> _Text section_:
——————————

In order to pull the body elements together, flexible connectors are provided. Holes 42 and 44 extend through the rings and through the pivot wedges. The holes are positioned at a radial position about halfway between the inner and outer surfaces of the body element, as seen in FIG. 6. The holes extend through the pivot wedges at the point where each pivot wedge contacts the adjacent body element. Flexible connectors 46 and 48 are threaded through these holes. When the plurality of body elements is assembled and with the flexible connectors therethrough, the flexible connectors are pulled into modest tension so that the body elements continue to lie close to each other. The flexible connectors are in the form of flexible members which are strong in tension, such as threads, cords, multi-filament or mono-filament threads, lines or strings. This structure permits the body assembled from this plurality of body elements to move in a sinuous direction.
In view of the fact that the two pivot wedges are in line, the adjacent body elements pivot with respect to each other substantially on an axis which lies through both contact points of the pivot wedges on a particular body element. In the snake, these axes are preferably at a normal direction to the surface 50 on which the snake lies. The plurality of body elements make up the body of the snake. The body is thus flexible in the lateral direction, as shown in FIG. 1. It has a small amount of upright flexibility, as seen in FIG. 2. The body elements are covered with a suitable flexible skin which follows the body element contours in order to simulate the snake motions of the sinuous toy.

——————————

> _Source material_:
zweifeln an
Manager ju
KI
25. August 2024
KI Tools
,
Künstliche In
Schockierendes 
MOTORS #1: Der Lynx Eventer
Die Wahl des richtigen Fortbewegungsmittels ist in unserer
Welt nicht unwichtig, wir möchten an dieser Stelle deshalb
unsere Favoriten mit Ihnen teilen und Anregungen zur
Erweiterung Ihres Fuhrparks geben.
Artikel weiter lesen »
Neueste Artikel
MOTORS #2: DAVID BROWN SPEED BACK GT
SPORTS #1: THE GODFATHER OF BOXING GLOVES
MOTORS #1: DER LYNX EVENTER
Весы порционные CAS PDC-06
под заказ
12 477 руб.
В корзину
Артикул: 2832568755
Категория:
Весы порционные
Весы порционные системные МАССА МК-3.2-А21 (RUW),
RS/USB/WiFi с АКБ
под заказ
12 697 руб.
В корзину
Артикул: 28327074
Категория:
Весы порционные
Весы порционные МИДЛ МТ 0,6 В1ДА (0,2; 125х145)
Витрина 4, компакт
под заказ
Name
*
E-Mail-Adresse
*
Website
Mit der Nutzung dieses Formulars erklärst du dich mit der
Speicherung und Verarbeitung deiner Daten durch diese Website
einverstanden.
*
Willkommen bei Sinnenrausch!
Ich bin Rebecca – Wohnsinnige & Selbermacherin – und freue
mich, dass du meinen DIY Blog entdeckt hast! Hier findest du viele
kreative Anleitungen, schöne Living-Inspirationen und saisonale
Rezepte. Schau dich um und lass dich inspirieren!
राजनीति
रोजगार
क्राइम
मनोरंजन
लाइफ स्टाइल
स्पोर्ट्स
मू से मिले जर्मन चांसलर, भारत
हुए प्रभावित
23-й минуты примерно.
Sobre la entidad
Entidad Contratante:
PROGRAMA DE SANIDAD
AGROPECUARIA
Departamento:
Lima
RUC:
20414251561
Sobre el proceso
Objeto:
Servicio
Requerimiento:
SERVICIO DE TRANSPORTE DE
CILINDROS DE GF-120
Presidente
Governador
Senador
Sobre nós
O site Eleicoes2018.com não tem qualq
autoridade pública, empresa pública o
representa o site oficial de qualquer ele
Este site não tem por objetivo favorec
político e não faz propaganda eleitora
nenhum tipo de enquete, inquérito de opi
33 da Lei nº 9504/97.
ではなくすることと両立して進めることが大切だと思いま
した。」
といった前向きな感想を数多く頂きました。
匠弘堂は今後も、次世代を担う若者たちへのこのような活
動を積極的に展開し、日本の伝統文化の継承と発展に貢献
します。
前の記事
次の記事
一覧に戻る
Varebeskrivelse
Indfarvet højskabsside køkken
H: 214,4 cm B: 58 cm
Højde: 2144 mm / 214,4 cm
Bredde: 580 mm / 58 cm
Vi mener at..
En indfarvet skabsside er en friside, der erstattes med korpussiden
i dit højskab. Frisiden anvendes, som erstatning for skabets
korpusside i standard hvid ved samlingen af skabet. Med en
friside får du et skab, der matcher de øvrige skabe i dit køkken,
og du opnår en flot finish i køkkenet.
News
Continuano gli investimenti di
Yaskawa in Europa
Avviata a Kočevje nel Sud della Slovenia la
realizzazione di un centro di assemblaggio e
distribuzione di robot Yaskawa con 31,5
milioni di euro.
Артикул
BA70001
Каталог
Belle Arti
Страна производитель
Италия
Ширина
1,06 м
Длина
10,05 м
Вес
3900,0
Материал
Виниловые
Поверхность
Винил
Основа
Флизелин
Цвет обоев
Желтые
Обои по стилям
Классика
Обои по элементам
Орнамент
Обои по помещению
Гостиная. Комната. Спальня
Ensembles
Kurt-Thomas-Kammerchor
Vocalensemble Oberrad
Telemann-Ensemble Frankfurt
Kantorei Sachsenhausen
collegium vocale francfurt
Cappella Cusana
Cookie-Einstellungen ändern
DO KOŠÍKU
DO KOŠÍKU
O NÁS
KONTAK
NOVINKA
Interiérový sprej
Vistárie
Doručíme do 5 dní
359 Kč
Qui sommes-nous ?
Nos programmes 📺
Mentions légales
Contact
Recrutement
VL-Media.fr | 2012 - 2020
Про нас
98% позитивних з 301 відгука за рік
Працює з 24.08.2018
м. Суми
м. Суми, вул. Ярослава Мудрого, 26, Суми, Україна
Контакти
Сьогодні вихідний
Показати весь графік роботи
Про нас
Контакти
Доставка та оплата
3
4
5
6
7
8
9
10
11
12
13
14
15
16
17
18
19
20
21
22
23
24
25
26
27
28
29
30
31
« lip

——————————

> _Activity list_:
(a) Rewrite the passage on the toy snake's body from "In view of the" up to and including "the sinuous toy.", putting "serpent" in place of "snake".
(b) Answer these questions using the passage on the toy snake's body:
(i) At what radial position are the holes for the flexible connectors placed?
(ii) In which direction is the body flexible?
(iii) What covers the body elements?

> _Answers for the tasks_:
(a)
In view of the fact that the two pivot wedges are in line, the adjacent body elements pivot with respect to each other substantially on an axis which lies through both contact points of the pivot wedges on a particular body element. In the serpent, these axes are preferably at a normal direction to the surface 50 on which the serpent lies. The plurality of body elements make up the body of the serpent. The body is thus flexible in the lateral direction, as shown in FIG. 1. It has a small amount of upright flexibility, as seen in FIG. 2. The body elements are covered with a suitable flexible skin which follows the body element contours in order to simulate the serpent motions of the sinuous toy.

(b)
(i) About halfway between the inner and outer surfaces of the body element.
(ii) The lateral direction.
(iii) A suitable flexible skin that follows the body element contours.